Our early environments shape us for the rest of our lives.
That’s why there is so much difference between the generations, said Cam Marston, an expert on generational change and founder of Generational Insights.
Marston told FPA Retreat attendees in April that baby boomers are tough and were never told they were unique or special, so they overcompensated by telling their kids—who are Gen-Xers and millennials—that they were extra special. Therefore, those two generations were raised to think they were unique and that their needs were very important.
“What imprints on younger people impacts them for the rest of their lives,” Marston said. “Millennials and Gen-X have been brought up to say, ‘What’s going to make me happy?’
Planners should understand the vast differences between the generations and know how to talk to and communicate with each one.
Boomers. To connect with the boomer, Marston said, you need to understand how they see the world. They’re hardworking and they have the mentality that retirement is going to be great. They want to hear your story and know where you come from.
Hanging up your diplomas or certificates in your office during your meetings with boomers is a good idea.
Key points about boomers:
1.) Understand and acknowledge their work ethic—which they generally measure in hours (i.e., “I work 50-60 hours a week”).
2.) Ask them about their accomplishments and acknowledge what they’ve done.
3.) Communicate that you are on the same page. Emphasize that you are a team.
5.) Pick up the phone and call them and meet with them in person.
6.) Beware of too much technology.
7.) Know the difference between “leading” baby boomers (older than 62 and like communication that emphasizes how they deserve retirement); and “trailing” baby boomers (ages 53-61 and need to be reassured that they’re going to be OK despite setbacks they experienced in retirement savings thanks to the recession).
Gen-Xers.

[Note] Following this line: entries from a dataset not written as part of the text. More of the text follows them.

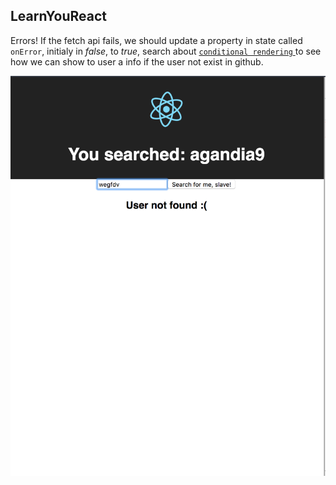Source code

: ## LearnYouReact

Errors! If the fetch api fails, we should update a property in state called `onError`, initialy in *false*, to *true*, search about
[ `conditional rendering` ](https://reactjs.org/docs/conditional-rendering.html) to see how we can show to user a info if the user not exist in github.

<img src="img/step4.png">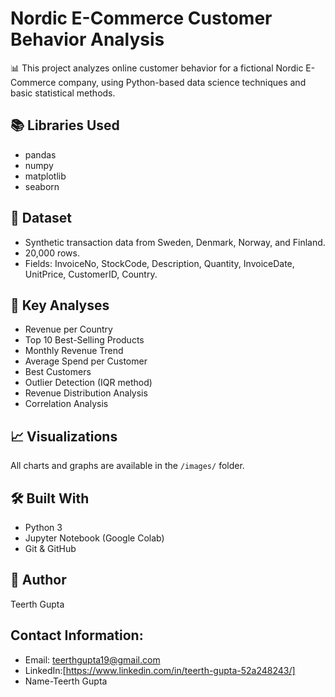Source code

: # Nordic E-Commerce Customer Behavior Analysis

📊 This project analyzes online customer behavior for a fictional Nordic E-Commerce company, using Python-based data science techniques and basic statistical methods.

## 📚 Libraries Used
- pandas
- numpy
- matplotlib
- seaborn

## 🚀 Dataset
- Synthetic transaction data from Sweden, Denmark, Norway, and Finland.
- 20,000 rows.
- Fields: InvoiceNo, StockCode, Description, Quantity, InvoiceDate, UnitPrice, CustomerID, Country.

## 🎯 Key Analyses
- Revenue per Country
- Top 10 Best-Selling Products
- Monthly Revenue Trend
- Average Spend per Customer
- Best Customers
- Outlier Detection (IQR method)
- Revenue Distribution Analysis
- Correlation Analysis

## 📈 Visualizations
All charts and graphs are available in the `/images/` folder.

## 🛠 Built With
- Python 3
- Jupyter Notebook (Google Colab)
- Git & GitHub

## 📣 Author
Teerth Gupta

## Contact Information:
- Email: teerthgupta19@gmail.com
- LinkedIn:[https://www.linkedin.com/in/teerth-gupta-52a248243/]
- Name-Teerth Gupta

This generation are stalkers of product and services. They demand to be an educated consumer and are leery of “being had,” Marston said. They are interested in how well you can teach them to make a good decision. Your relationship should be a partnership.
Key points about Gen-Xers:
1.) They are going to do research and have you prove why your advice is better than what they found via this research.
2.) They tend to prefer email and your communication should be brief, succinct and to the point.
3.) Don’t waste your time leaving them voicemails.
4.) Make sure your web presence is pristine—they’ll look you up online before contacting you.
5.) The Gen-X mother has tremendous buying power and influence. She’s coming up in terms of her earning, she’s informed and she’s fully engaged. Keep her happy.
6.) Communicate how decisions will affect them personally.
Millennials. Millennials are individuals with a group orientation. They believe they’re unique but they also enjoy being part of a group.
Millennials think, “You tell me about me and what’s going to happen and how I’m going to feel about it,” Marston said.
Key points about millennials:
1.) They’re optimistic.
2.) You will get more attendance from them if you ask them to bring people. Engage them as a group and they will be more interested.
3.) They feel they are unique and special.
4.) They don’t think so much in the long-term as the other generations.
5.) They are achieving milestones (i.e., getting married, buying houses, having kids) later in life than the previous generations.
6.) Communicate via text messages and social media.
Understand these key points about each generation and try to see the world through their eyes when you’re talking to them.
“Everybody pitches and articulates their value from their own generational lense,” Marston said, “but I’ve got to take my lenses off and put on somebody else’s.”